Procedure For Conversion of OPC Into Private or Public Company

     
Procedure-Conversion-OPC-Into-Private-Public-Company

A One Person Company can be converted into other kind of company under two conditions:


    (a) Voluntary Conversion:  No such company can convert voluntarily into any kind of company unless two years is expired from the date of incorporation of One Person Company.[Rule 3(7) of The Companies (Incorporation) Rules, 2014]
    (b) Mandatory Conversion: Where the paid up share capital of an One Person Company exceeds fifty lakh rupees or its average annual turnover during the relevant period (the period of immediately preceding three consecutive financial years) exceeds two crore rupees, it shall cease to be entitled to continue as a One Person Company.
Such One Person Company shall be required to convert itself, within six months of the date on which its paid up share capital is increased beyond fifty lakh rupees or the last day of the relevant period during which its average annual turnover exceeds two crore rupees as the case may be, into either a private company with minimum of two members and two directors or a public company with at least of seven members and three directors in accordance with the provisions of section 18 of the Act.[Rule 6 of the Companies (Incorporation) Rules, 2014]

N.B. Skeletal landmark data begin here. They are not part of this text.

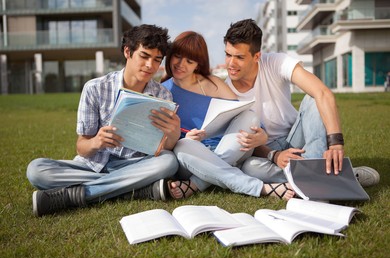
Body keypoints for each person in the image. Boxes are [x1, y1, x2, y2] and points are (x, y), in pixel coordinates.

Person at [26, 24, 181, 217]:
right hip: (93, 166)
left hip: (135, 165)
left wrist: (174, 133)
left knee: (168, 162)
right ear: (127, 51)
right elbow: (82, 147)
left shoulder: (163, 95)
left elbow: (162, 148)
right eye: (144, 56)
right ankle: (134, 190)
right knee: (36, 170)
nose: (150, 65)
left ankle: (78, 195)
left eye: (157, 60)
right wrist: (96, 142)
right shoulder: (95, 88)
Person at [223, 19, 380, 188]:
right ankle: (330, 175)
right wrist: (275, 155)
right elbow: (244, 142)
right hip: (265, 151)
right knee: (250, 168)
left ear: (256, 56)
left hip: (296, 137)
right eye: (228, 54)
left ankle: (315, 175)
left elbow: (323, 93)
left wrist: (336, 143)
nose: (231, 63)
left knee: (313, 97)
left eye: (239, 57)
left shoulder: (276, 62)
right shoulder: (224, 91)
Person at [161, 31, 294, 200]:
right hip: (193, 158)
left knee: (249, 116)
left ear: (198, 63)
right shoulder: (163, 91)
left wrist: (261, 135)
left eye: (189, 61)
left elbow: (242, 114)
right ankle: (261, 188)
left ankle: (195, 184)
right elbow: (162, 141)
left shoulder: (212, 83)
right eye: (177, 57)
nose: (181, 64)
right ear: (170, 56)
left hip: (231, 149)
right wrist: (184, 137)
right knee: (183, 146)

Procedure For Conversion of OPC Into Private or Public Company

Step 1: Convene and hold Board Meeting after giving notice to all the directors as per Section 173 to consider the following matters:
a. To discuss with directors that the company has exceeded the prescribed threshold limit of paid up share capital or turnover.
b. Authorising any director to file Form INC-5 giving notice to the Registrar that the company has ceased to be entitled to continue as a One Person Company.
c. To increase the number of directors i.e. with minimum of two directors for private company and with minimum of three directors for public company. (Where the number of directors are below the requirement of the act).
d. To increase the number of members i.e. with minimum of two members for private company and with minimum of seven members for public company. (Where the number of members are below the requirement of the act).
e. To get shareholder’s approval for alteration in clauses of Memorandum of Association and Article of Association of the company. 
Step 2: File E- Form MGT-14 with Registrar within 30 days of passing of Special      Resolution with the following attachments:
a. Certified True copy of Special Resolution along with Explanatory Statement.
b. Altered copy of MOA and AOA.
Step 3: File E-Form INC-5 within 60 days from the date of enhancement of the ceiling limit to Registrar with the following attachments:
a. Copy of board resolution authorizing giving notice.
b. Copy of the duly attested financial statement.
c. Certificate from a Chartered Accountant in practice for calculation of average annual turnover during the relevant period – This certificate is mandatory to attach if the threshold limit is exceeded on account of average annual turnover.
d. Any other information can be provided as an optional attachment(s).
Step 4: File E-form INC-6 within 6 months from the date of exceeding the threshold limit with the following attachments:
a. Altered Memorandum of association.
b. Altered Articles of association.
c. Copy of the duly attested latest financial statement.
d. Copy of board resolution authorizing giving of notice.
e. It is mandatory to attach a certificate from Chartered Accountant if the conversion is, because of exceeding average annual turnover.
Step 5:Obtain from the Registrar of Companies, fresh Certificate of Incorporation consequent upon Conversion of One Person Company into Private/public Company.
In case of voluntary conversion of One Person Company to Private Company or Public Company, the procedure abovementioned shall be same but the requirement for filing Form INC – 5 shall not be applicable.